Unas gotas empezaron a caer mientras me acercaba al coche y recordé aquella mañana en que se había inundado la facultad. Una ola inmensa había descendido por el hueco del ascensor y la cafetería había quedado anegada. Habían suspendido las clases dos días. «Eran risas que pasara eso mañana», pensé. Claro que eran risas, pero no era muy probable que pasara dos veces en el mismo curso.

No recordaba nada del camino de vuelta a casa. No sabía ni cómo había sido capaz de conducir. La cabeza me daba vueltas a una idea absurda, más absurda que cuando había intentado que mi hermana se convirtiera en un niño cosiéndole una salchicha a las bragas, más que cuando había intentado ver Eurovisión. Pero podía funcionar.
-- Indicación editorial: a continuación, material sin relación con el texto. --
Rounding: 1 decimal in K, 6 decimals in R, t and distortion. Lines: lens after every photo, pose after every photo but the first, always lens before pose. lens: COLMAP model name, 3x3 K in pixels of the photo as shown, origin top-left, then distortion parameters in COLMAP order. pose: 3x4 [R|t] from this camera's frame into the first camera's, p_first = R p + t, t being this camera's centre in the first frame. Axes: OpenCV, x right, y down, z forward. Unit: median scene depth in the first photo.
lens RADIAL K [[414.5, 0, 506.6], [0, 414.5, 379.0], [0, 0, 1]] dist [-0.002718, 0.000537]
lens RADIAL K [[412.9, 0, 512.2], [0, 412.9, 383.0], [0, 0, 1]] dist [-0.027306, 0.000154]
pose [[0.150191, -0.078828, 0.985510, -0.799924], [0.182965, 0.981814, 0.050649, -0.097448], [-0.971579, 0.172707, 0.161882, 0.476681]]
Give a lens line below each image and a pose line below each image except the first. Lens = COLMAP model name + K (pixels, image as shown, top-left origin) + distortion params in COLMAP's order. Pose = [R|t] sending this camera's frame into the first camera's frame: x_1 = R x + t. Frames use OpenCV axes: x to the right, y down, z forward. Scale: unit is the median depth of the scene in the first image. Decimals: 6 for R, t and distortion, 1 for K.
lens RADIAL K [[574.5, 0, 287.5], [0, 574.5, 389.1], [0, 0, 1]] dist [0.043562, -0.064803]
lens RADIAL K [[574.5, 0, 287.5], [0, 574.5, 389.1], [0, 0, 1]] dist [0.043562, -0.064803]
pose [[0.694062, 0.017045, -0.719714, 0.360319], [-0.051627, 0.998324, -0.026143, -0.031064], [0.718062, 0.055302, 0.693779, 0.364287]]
Entré en casa y fui directo a mi habitación. Bajé el Quimicefa y el Magia Borrás del altillo del armario. Estaban debajo de unas revistas guarras, y encima de más revistas guarras, pero parecían en buen estado. Llevaba horas buscando en Internet cuando creí dar con la solución. Salí sin hacer ruido, para no despertar a nadie, y bajé a la calle. Recorrí la ciudad desierta bajo la lluvia. No había dejado de llover y el agua bajaba en grandes ríos por las aceras. Llegué a la calle del Cruce pasadas las cinco. Me pareció que era la hora perfecta para llevar a cabo mi plan. Me quedé de pie en medio de la acera, tomé aire y grité con todo lo que me dieron mis pulmones. Lancé un grito tras otro como nunca había hecho, con los que hubiera hecho temblar los cimientos del cielo. Pronto empezaron a subirse las persianas, a iluminarse las ventanas. Me escondí en un portal, pero no dejé de gritar. Seguí haciéndolo durante varios minutos, hasta que vi llegar al coche de policía. Conseguí escabullirme sin que me vieran, lanzando un último alarido de despedida.

El día siguiente llegué al examen después de dormir dos horas. Entré en la clase, dejé la mochila junto al la mesa de La Iguana y me senté en primera fila, con la sonrisa de quien sabe que ha cumplido con su trabajo. Mis amigos me miraban extrañados, probablemente convencidos de que estaba colocado. La Iguana llegó poco después, con la cara desencajada y las ojeras hasta el cuello. Me pasé la mitad del examen mirándola, viendo cómo luchaba inútilmente por permanecer despierta. De vez en cuando arqueaba las cejas abriendo los ojos de forma exagerada, pero pronto volvía a cabecear.

Dejó de llover esta noche, cuando salieron las notas del examen. Cinco cero cinco. El aprobado más dulce mi vida. Pero nada comparable a ver asomar la cabeza de La Iguana por la ventana de su piso, con cara de sueño, buscando al loco que gritaba en la calle. Y no se ocurrió mejor forma de celebrarlo que ésta, bañándome en las aguas del diluvio que cambió mi suerte en la mejor noche de mi vida.